Sharing Success

Remembering What Customers Value Most

For as long as I can remember, I have been intrigued by successful businesses. Specifically, I have long thought about what makes some companies (in any industry) highly successful over time, while their competitors achieve only “average” results. In my opinion, what sets most highly successful businesses apart from “the rest of the herd” is that: They acutely understand what their type of customer values most (and they get really good at providing that value). On the other hand, most companies (the rest of the herd) seem to just go through the motions of “doing business” every day without focusing on doing any one thing particularly well. I have also noticed that among successful businesses, those who manage to remain successful for many years also do one more thing: They never let themselves forget what their customers value most!

Here is a real world story which illustrates why it is so important for successful businesses to remind themselves and their employees every day of what really drives their success.

What Customers Value Most

As a boy, I hated going shopping with my mother. So sometimes she would bribe me by taking me to lunch at my favorite Mexican restaurant. Named for the family that owned and ran the business, it was a true mom and pop place. The husband and wife first started their restaurant because they wanted to do something different with their lives and knew how to make really good Mexican food. In the beginning, it was just the husband cooking and the wife greeting and serving customers. Because their food was consistently good, their business flourished and their little business grew a little bigger. The customer experience was always the same. You were greeted by an owner who smiled and genuinely appreciated the fact that you were there. And the food and service were exactly the same, never disappointing. They clearly had a winning formula because other similar looking Mexican restaurants began opening in town with similar menus at similar prices. But none of these newcomers ever seemed as busy or successful as the original. From how they ran their business, it was clear that the husband and wife fully understood what their customers valued. (Consistently good Mexican food and warm, personalized service.) And under their watchful eyes, that is exactly what customers always got.

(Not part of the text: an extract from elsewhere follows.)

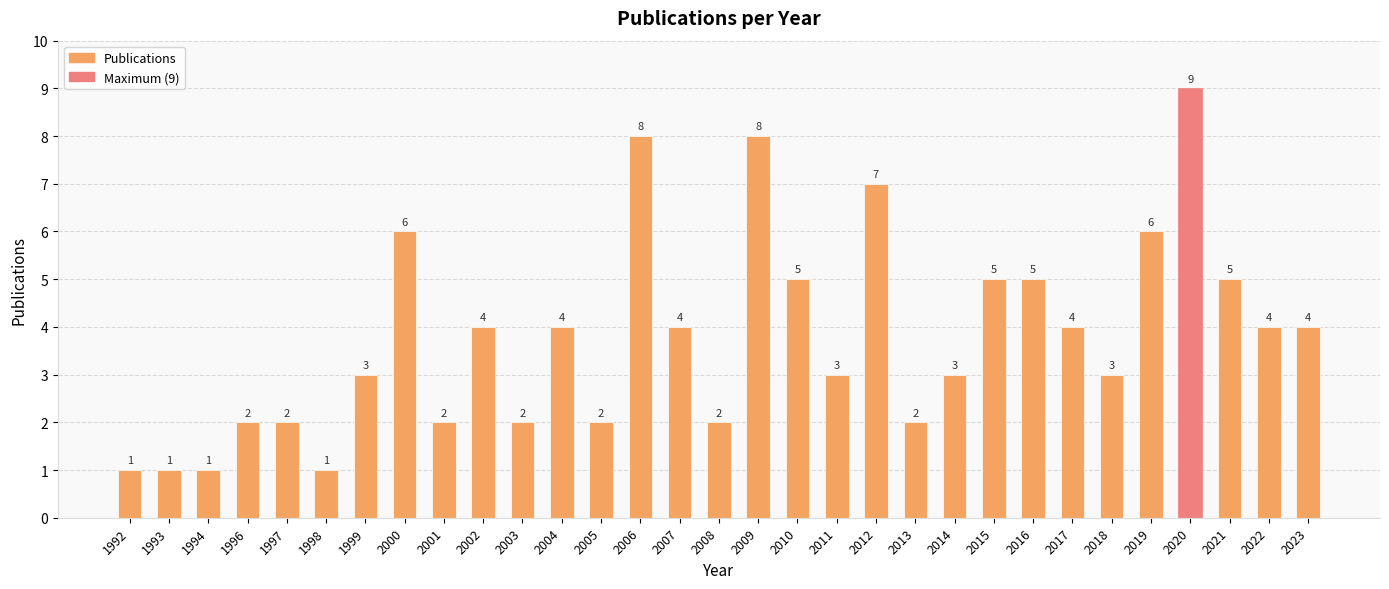

What is the smallest value displayed?

1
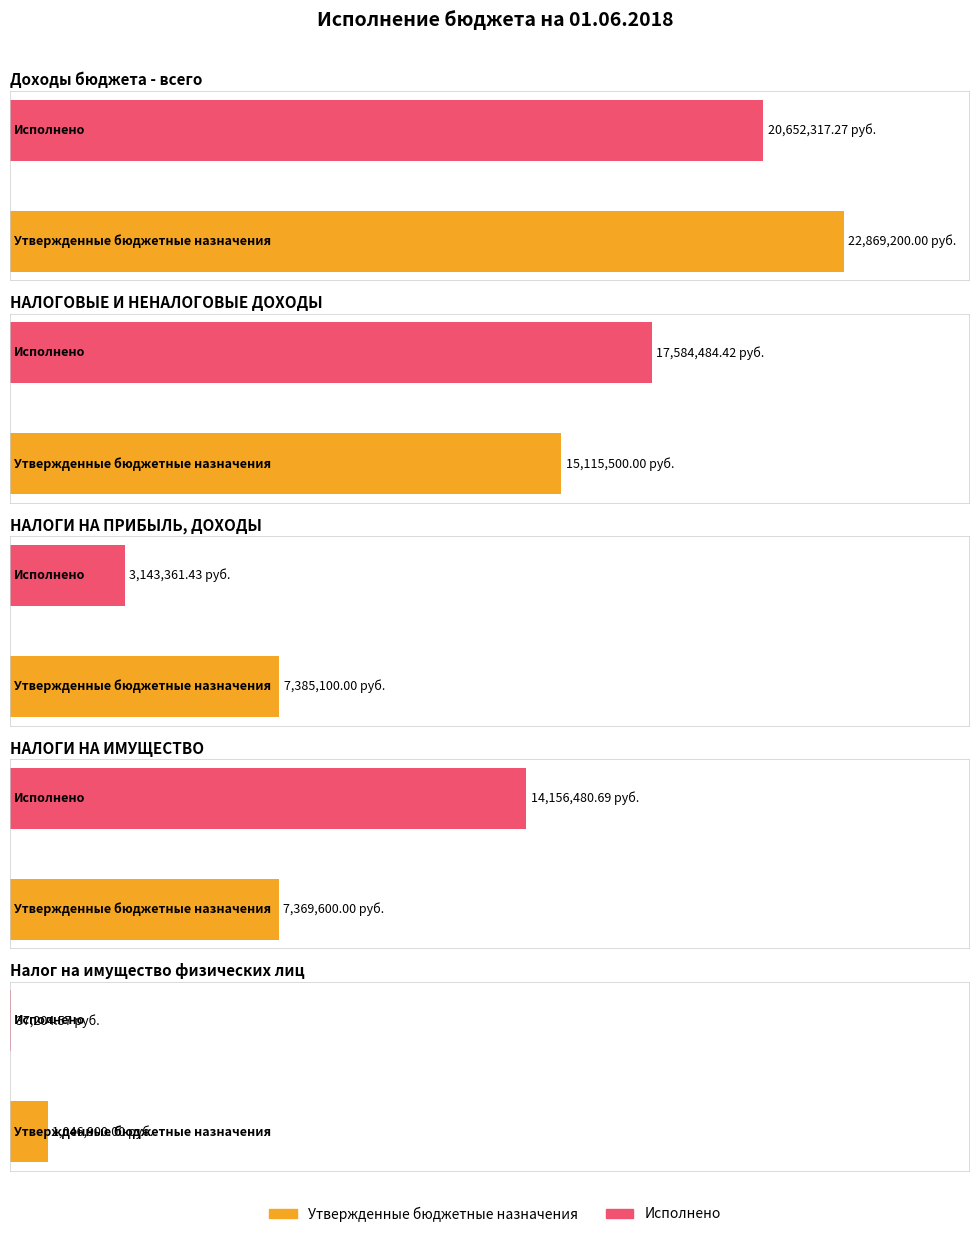

Rank the categories by Утвержденные бюджетные назначения value from highest to lowest.

Доходы бюджета - всего, НАЛОГОВЫЕ И НЕНАЛОГОВЫЕ ДОХОДЫ, НАЛОГИ НА ПРИБЫЛЬ, ДОХОДЫ, НАЛОГИ НА ИМУЩЕСТВО, Налог на имущество физических лиц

After 25 years of success, the husband and wife retired. Luckily, their son had an outgoing personality like his mother. So he took over greeting guests and managing the dining room and hired a good, consistent cook to manage the kitchen. At the time, the transition was so smooth, longtime customers like my family hardly noticed when it happened. The son continued his mother’s tradition of greeting guests and running the dining room, so not only did the tables remain busy, the small waiting room was also consistently full. Because of this, the son decided to open a bar next door so arriving guests could enjoy a margarita and chips while waiting for their tables. It must have been a good business decision because the bar became just as busy as the restaurant.

Then things changed. Perhaps because the son had seen that bar sales had higher profit margins than food sales, he decided to personally manage the bar and hire someone else to manage the restaurant side of the business. Focusing his management time on growing profitable bar sales might have seemed like “good business.” But, in my opinion, it sacrificed control over what attracted customers to the restaurant in the first place. They could get cold margaritas at plenty of other places. Instead, it had been his father’s recipes, consistently prepared with top quality ingredients and warm, personalized service which reliably filled the dining room day after day. As a result, guests like my family began noticing changes. Service slowed. The food wasn’t always the same. The restaurant was no longer predictably busy. Then, when the recession arrived a few years later, the once highly successful restaurant closed its doors. It would be easy to blame the economy or the competition (which he did), but in my opinion, the son lost sight of what his parents had long understood … never forget what your customers want and always remember to focus all your attention on providing it to them.